Nepal's political leaders, newly returned to power, wrangled over who will sit in a new Cabinet set to negotiate with communist rebels and cement the country's return to democracy.

New Prime Minister Girija Prasad Koirala met at his house Monday with leaders of the Himalayan nation's seven main political parties, which spearheaded three weeks of demonstrations that forced King Gyanendra to yield absolute control.

But the expected announcement of the makeup of a new Cabinet kept getting delayed amid speculation that the parties were jostling for position as their united front against the king threatened to dissolve into self-interest.

The politicians did not reach accord on the issue Monday, but did agree to trim the Cabinet from 34 to about a dozen members, with the number to be raised later, said Lilamani Pokhrel, a legislator from the People's Front Nepal. The change is meant to streamline what has been seen as an inefficient bureaucracy.

Pokhrel's party and the other six members of the seven-party alliance all are supposed to be represented in the Cabinet.

CountryWatch: Nepal

While the Cabinet's key task will be pursuing peace with the Maoist rebels, the politicians also decided it will be charged with investigating who ordered security forces to crack down on protests, firing live rounds and rubber bullets and clubbing demonstrators with batons, Pokhrel said.

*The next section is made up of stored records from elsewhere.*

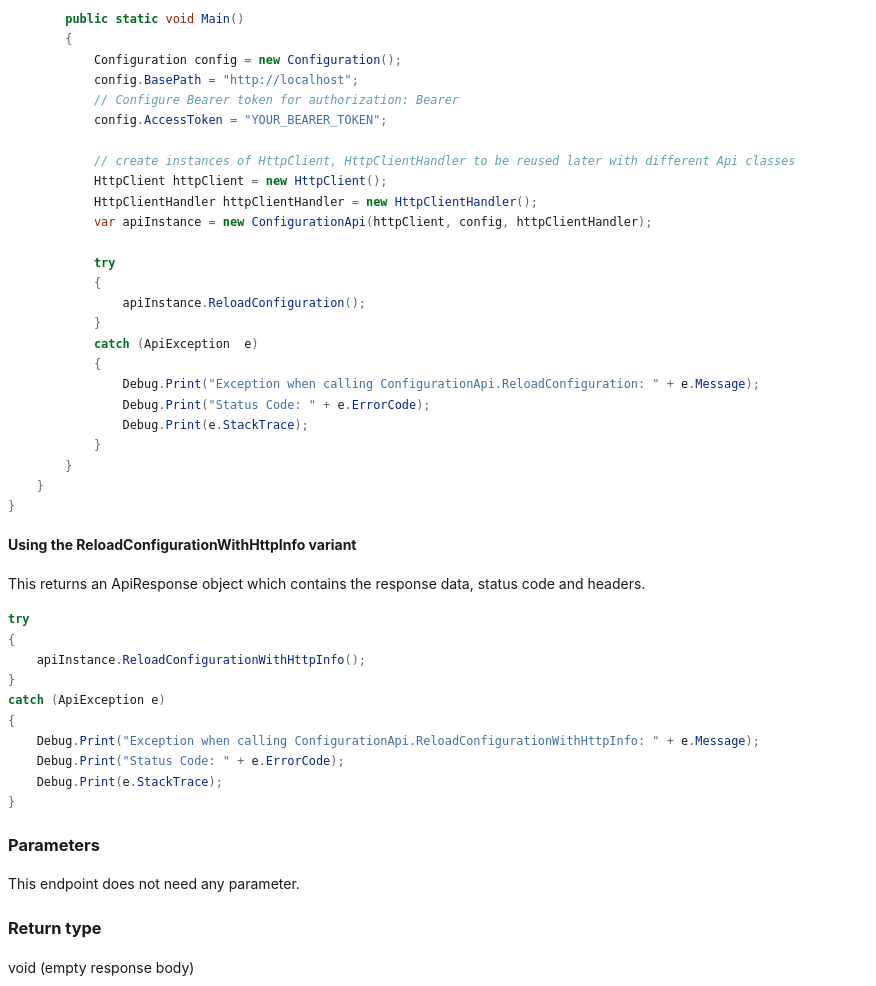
 ```csharp
        public static void Main()
        {
            Configuration config = new Configuration();
            config.BasePath = "http://localhost";
            // Configure Bearer token for authorization: Bearer
            config.AccessToken = "YOUR_BEARER_TOKEN";

            // create instances of HttpClient, HttpClientHandler to be reused later with different Api classes
            HttpClient httpClient = new HttpClient();
            HttpClientHandler httpClientHandler = new HttpClientHandler();
            var apiInstance = new ConfigurationApi(httpClient, config, httpClientHandler);

            try
            {
                apiInstance.ReloadConfiguration();
            }
            catch (ApiException  e)
            {
                Debug.Print("Exception when calling ConfigurationApi.ReloadConfiguration: " + e.Message);
                Debug.Print("Status Code: " + e.ErrorCode);
                Debug.Print(e.StackTrace);
            }
        }
    }
}
```

#### Using the ReloadConfigurationWithHttpInfo variant
This returns an ApiResponse object which contains the response data, status code and headers.

```csharp
try
{
    apiInstance.ReloadConfigurationWithHttpInfo();
}
catch (ApiException e)
{
    Debug.Print("Exception when calling ConfigurationApi.ReloadConfigurationWithHttpInfo: " + e.Message);
    Debug.Print("Status Code: " + e.ErrorCode);
    Debug.Print(e.StackTrace);
}
```

### Parameters
This endpoint does not need any parameter.
### Return type

void (empty response body)
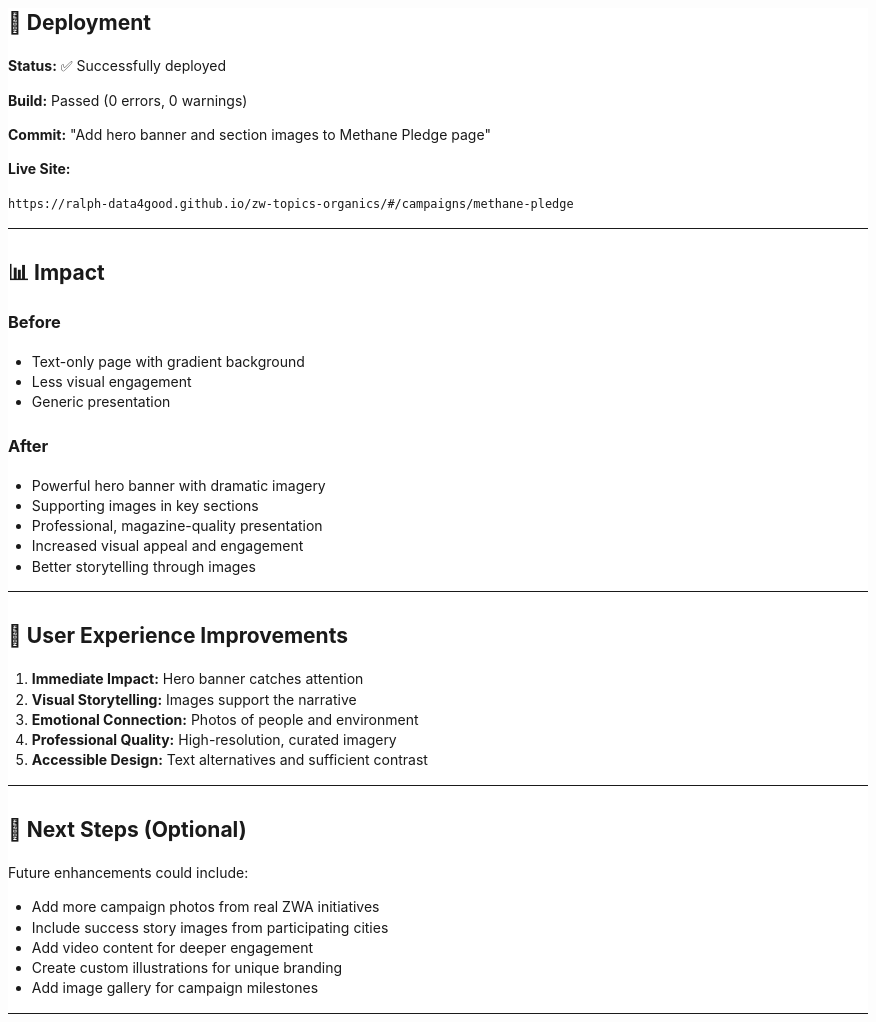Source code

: 
## 🚀 **Deployment**

**Status:** ✅ Successfully deployed

**Build:** Passed (0 errors, 0 warnings)

**Commit:** "Add hero banner and section images to Methane Pledge page"

**Live Site:** 
```
https://ralph-data4good.github.io/zw-topics-organics/#/campaigns/methane-pledge
```

---

## 📊 **Impact**

### Before
- Text-only page with gradient background
- Less visual engagement
- Generic presentation

### After
- Powerful hero banner with dramatic imagery
- Supporting images in key sections
- Professional, magazine-quality presentation
- Increased visual appeal and engagement
- Better storytelling through images

---

## 🎯 **User Experience Improvements**

1. **Immediate Impact:** Hero banner catches attention
2. **Visual Storytelling:** Images support the narrative
3. **Emotional Connection:** Photos of people and environment
4. **Professional Quality:** High-resolution, curated imagery
5. **Accessible Design:** Text alternatives and sufficient contrast

---

## 🔄 **Next Steps (Optional)**

Future enhancements could include:
- Add more campaign photos from real ZWA initiatives
- Include success story images from participating cities
- Add video content for deeper engagement
- Create custom illustrations for unique branding
- Add image gallery for campaign milestones

---
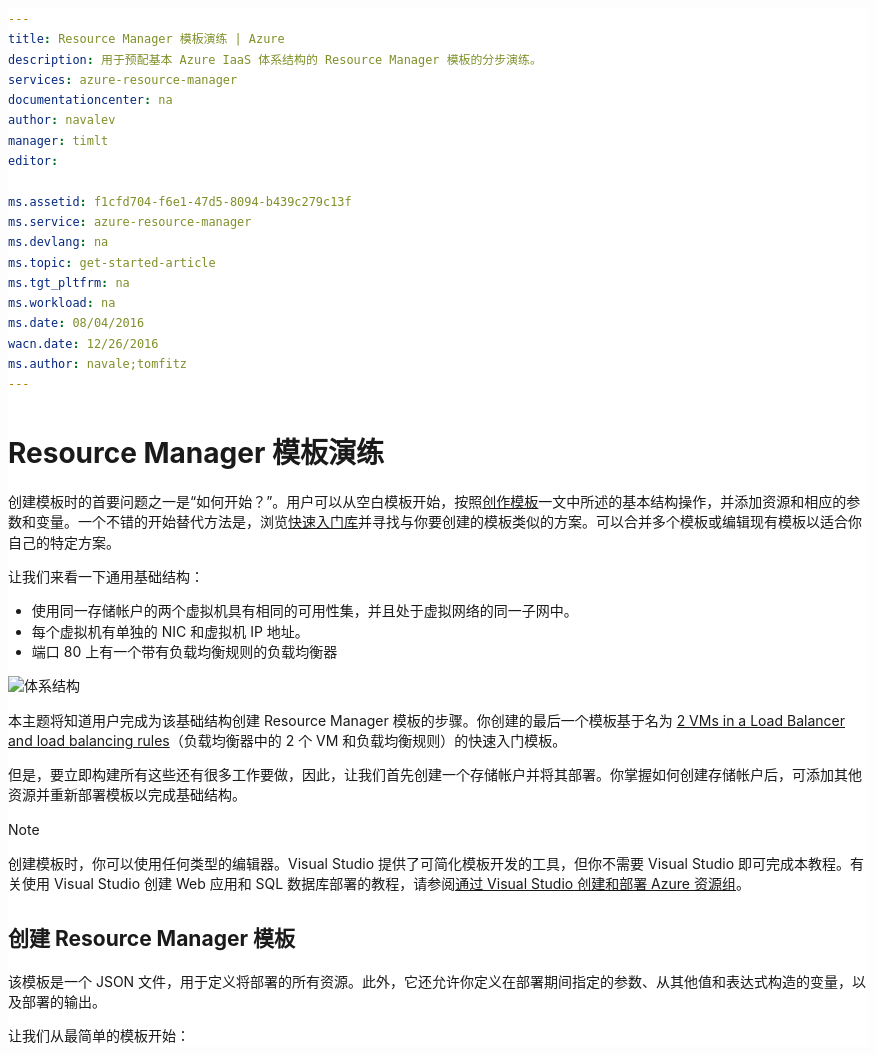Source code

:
 ```yaml
---
title: Resource Manager 模板演练 | Azure
description: 用于预配基本 Azure IaaS 体系结构的 Resource Manager 模板的分步演练。
services: azure-resource-manager
documentationcenter: na
author: navalev
manager: timlt
editor: 

ms.assetid: f1cfd704-f6e1-47d5-8094-b439c279c13f
ms.service: azure-resource-manager
ms.devlang: na
ms.topic: get-started-article
ms.tgt_pltfrm: na
ms.workload: na
ms.date: 08/04/2016
wacn.date: 12/26/2016
ms.author: navale;tomfitz
---
```


# Resource Manager 模板演练
创建模板时的首要问题之一是“如何开始？”。用户可以从空白模板开始，按照[创作模板](./resource-group-authoring-templates.md#template-format)一文中所述的基本结构操作，并添加资源和相应的参数和变量。一个不错的开始替代方法是，浏览[快速入门库](https://github.com/Azure/azure-quickstart-templates)并寻找与你要创建的模板类似的方案。可以合并多个模板或编辑现有模板以适合你自己的特定方案。

让我们来看一下通用基础结构：

* 使用同一存储帐户的两个虚拟机具有相同的可用性集，并且处于虚拟网络的同一子网中。
* 每个虚拟机有单独的 NIC 和虚拟机 IP 地址。
* 端口 80 上有一个带有负载均衡规则的负载均衡器

![体系结构](./media/resource-manager-template-walkthrough/arm_arch.png)  

本主题将知道用户完成为该基础结构创建 Resource Manager 模板的步骤。你创建的最后一个模板基于名为 [2 VMs in a Load Balancer and load balancing rules](https://github.com/Azure/azure-quickstart-templates/tree/master/201-2-vms-loadbalancer-lbrules/)（负载均衡器中的 2 个 VM 和负载均衡规则）的快速入门模板。

但是，要立即构建所有这些还有很多工作要做，因此，让我们首先创建一个存储帐户并将其部署。你掌握如何创建存储帐户后，可添加其他资源并重新部署模板以完成基础结构。

> [!NOTE]
创建模板时，你可以使用任何类型的编辑器。Visual Studio 提供了可简化模板开发的工具，但你不需要 Visual Studio 即可完成本教程。有关使用 Visual Studio 创建 Web 应用和 SQL 数据库部署的教程，请参阅[通过 Visual Studio 创建和部署 Azure 资源组](./vs-azure-tools-resource-groups-deployment-projects-create-deploy.md)。
> 
> 

## 创建 Resource Manager 模板
该模板是一个 JSON 文件，用于定义将部署的所有资源。此外，它还允许你定义在部署期间指定的参数、从其他值和表达式构造的变量，以及部署的输出。

让我们从最简单的模板开始：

The death toll among protesters rose Monday to 17 after an activist died of head wounds from a police baton on April 21, said Dr. Sambhu Upadhay, of Katmandu's Model Hospital.

The Cabinet also will be charged with invalidating all ordinances, decisions and appointments made by the royal government after the king grabbed power in February 2005, Pokhrel said.

The newly reinstated Parliament on Sunday unanimously called for an assembly to rewrite the constitution, and for a cease-fire with the communist insurgents. The insurgents played a major role in the anti-monarchy protests, and appear headed for a role in the political mainstream.

A new constitution has been the Maoists' top demand. The new government under Koirala, sworn in Sunday for his fifth stint as prime minister, must now spell out the dates and other details of the constitutional assembly.

Koirala, 84 and suffering from persistent lung ailments, got a standing ovation Sunday before addressing Parliament, which opened its first session in four years on Friday.

He urged the communist insurgents to renounce violence and come out of the political cold as he began the challenge of keeping his alliance together — and steering his troubled, impoverished country toward peace and democracy.